─── LESETEXT ───

Jean-Claude Carrière (1931–2021) Foto: dpa/Patrick Kovarik

Der Drehbuchautor Jean-Claude Carrière ist 89-jährig gestorben. Nicht jeder kannte seinen Namen, aber fast jeder hat Filme von ihm gesehen.

Stuttgart - Frankreichs wichtigste staatliche Filmschule, La Fémis in Paris, hält sich etwas darauf zugute, nicht nur für die Alltagsbedürfnisse der Medienindustrie auszubilden. Mit einem Mann wie Jean-Claude Carrière an der Spitze meinte das etwas anderes als das Versprechen, dass Kinder begüterter Familien ohne Rücksicht auf Akzeptanz Künstler spielen dürfen.

Carrière war einer der großen Drehbuchautoren, hat quer durch Genres und Stile gearbeitet, mit eigenen Stoffen und nach fremden Vorlagen. Der am Montag im Alter von 89 Jahren Gestorbene konnte vereinen, was vielen als Widerspruch erscheint, das Stimmige mit dem Überraschenden, das Mysteriöse mit dem Zugänglichen.

───

AUFGABEN:
a: Nenne alle Eigenschaften, die Carrière laut dem Nachruf auf ihn miteinander vereinen konnte.
b: Führe den Nachruf auf Jean-Claude Carrière im selben Ton nach seinem letzten Satz weiter.

─── QUELLDATEN ───

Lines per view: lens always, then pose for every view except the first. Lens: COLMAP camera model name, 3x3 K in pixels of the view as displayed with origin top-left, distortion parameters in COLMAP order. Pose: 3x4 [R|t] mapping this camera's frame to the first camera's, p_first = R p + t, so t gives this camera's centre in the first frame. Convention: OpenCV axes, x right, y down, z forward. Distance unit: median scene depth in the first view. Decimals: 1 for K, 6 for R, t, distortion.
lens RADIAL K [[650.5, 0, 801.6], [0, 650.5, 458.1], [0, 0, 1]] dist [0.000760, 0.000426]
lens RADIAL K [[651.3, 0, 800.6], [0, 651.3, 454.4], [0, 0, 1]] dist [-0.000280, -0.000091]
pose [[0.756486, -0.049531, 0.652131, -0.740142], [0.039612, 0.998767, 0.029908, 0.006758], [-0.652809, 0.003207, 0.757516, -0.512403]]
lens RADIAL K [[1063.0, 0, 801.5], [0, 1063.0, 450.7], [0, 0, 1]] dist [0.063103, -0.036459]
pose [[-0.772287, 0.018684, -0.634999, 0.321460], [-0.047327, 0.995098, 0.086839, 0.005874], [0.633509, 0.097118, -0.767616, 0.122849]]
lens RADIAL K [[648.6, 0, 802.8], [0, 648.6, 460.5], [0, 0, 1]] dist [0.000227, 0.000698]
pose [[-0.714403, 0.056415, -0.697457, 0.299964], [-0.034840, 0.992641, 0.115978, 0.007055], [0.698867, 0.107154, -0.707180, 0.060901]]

───
─── QUELLDATEN ───

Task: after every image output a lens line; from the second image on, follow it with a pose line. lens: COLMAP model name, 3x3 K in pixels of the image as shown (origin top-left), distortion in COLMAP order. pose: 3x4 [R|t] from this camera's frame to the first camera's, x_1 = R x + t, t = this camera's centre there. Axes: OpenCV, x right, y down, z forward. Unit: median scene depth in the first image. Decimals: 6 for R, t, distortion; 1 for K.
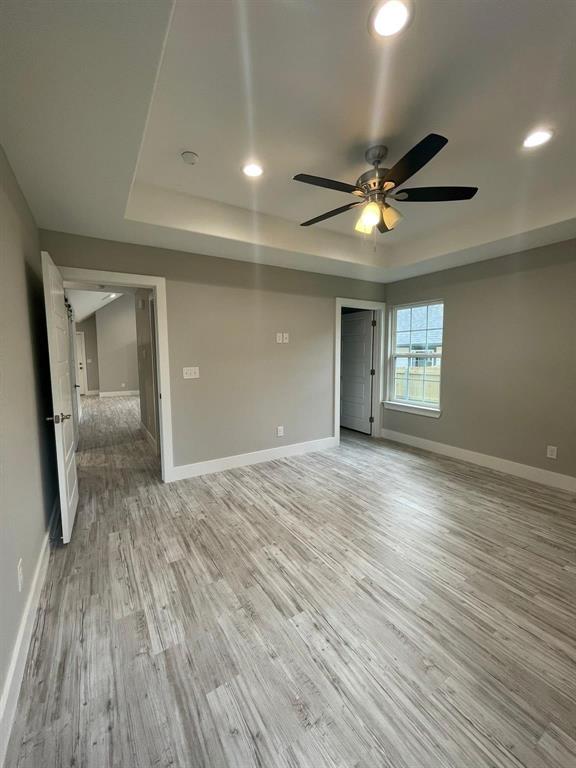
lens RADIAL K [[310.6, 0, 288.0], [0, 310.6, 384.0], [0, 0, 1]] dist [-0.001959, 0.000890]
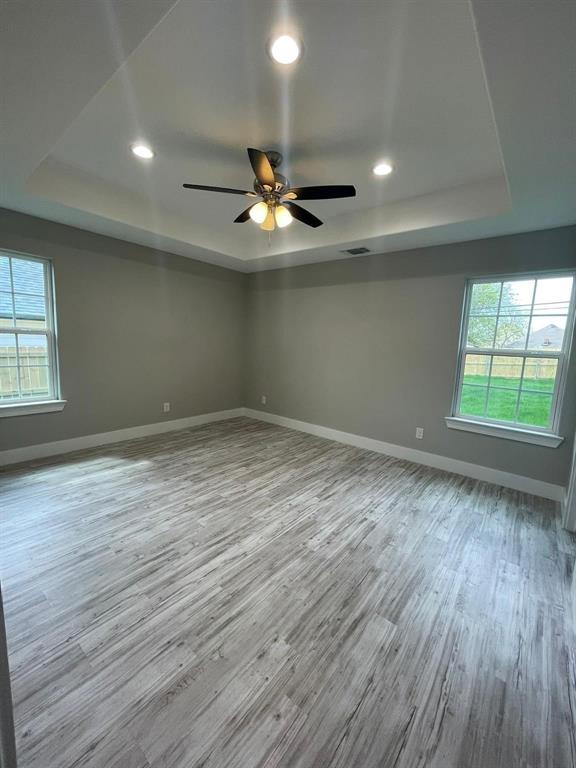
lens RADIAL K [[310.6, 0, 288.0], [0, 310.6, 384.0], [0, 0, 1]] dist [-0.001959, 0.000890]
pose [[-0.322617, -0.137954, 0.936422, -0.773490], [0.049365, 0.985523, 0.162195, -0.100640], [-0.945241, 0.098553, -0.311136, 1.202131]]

───
─── QUELLDATEN ───

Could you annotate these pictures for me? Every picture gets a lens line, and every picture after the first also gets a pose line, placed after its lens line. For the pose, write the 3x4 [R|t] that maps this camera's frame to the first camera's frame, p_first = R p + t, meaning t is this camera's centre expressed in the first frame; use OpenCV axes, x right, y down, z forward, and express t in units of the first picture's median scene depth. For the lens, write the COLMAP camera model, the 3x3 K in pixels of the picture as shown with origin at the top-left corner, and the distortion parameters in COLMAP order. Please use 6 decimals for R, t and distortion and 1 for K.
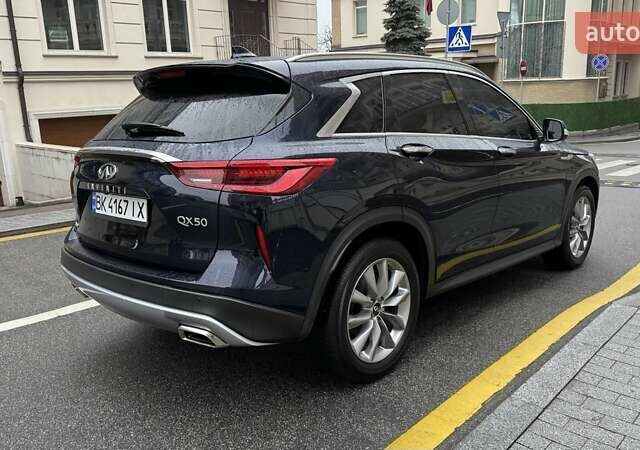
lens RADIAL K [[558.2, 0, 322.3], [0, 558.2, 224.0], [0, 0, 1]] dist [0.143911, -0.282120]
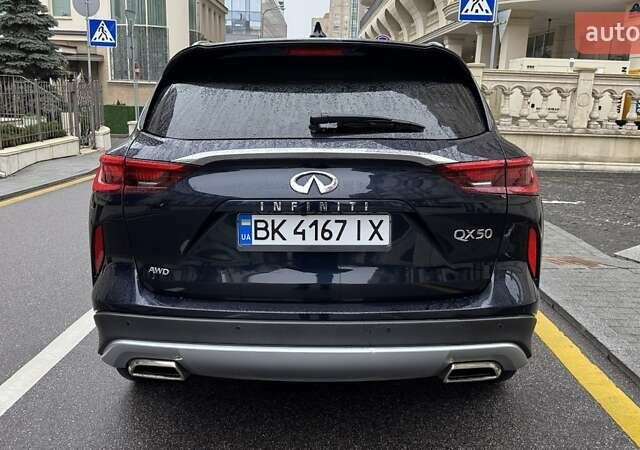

───

LÖSUNGEN:
a: Das Stimmige, das Überraschende, das Mysteriöse und das Zugängliche.

b:
Filmgeschichte mit Luis Buñuel

Eigentlich hatte er als Schriftsteller begonnen, aber dem Film verfiel er spätestens, als er Luis Buñuel kennenlernte. Von „Tagebuch einer Kammerzofe“ (1964) an bildeten die beiden eines der großen Kreativduos der Filmgeschichte, Carrière schrieb unter anderem „Schöne des Tages“ (1967) und „Der diskrete Charme der Bourgeoisie“ (1972). Aber auch mit Louis Malle hat er bei „Viva Maria!“ (1965) gearbeitet, mit Volker Schlöndorff etwa bei „Die Blechtrommel“ (1979) und „Der Unhold“ (1996), mit Milos Forman bei „Valmont“ (1989), mit Philip Kaufman bei „Die unerträgliche Leichtigkeit des Seins“ (1988).

Auch wenn nicht jeder seinen Namen kannte, fast jeder kennt Carrière-Filme: Dieser Mann hat das Kino, also das bessere Leben, reicher gemacht.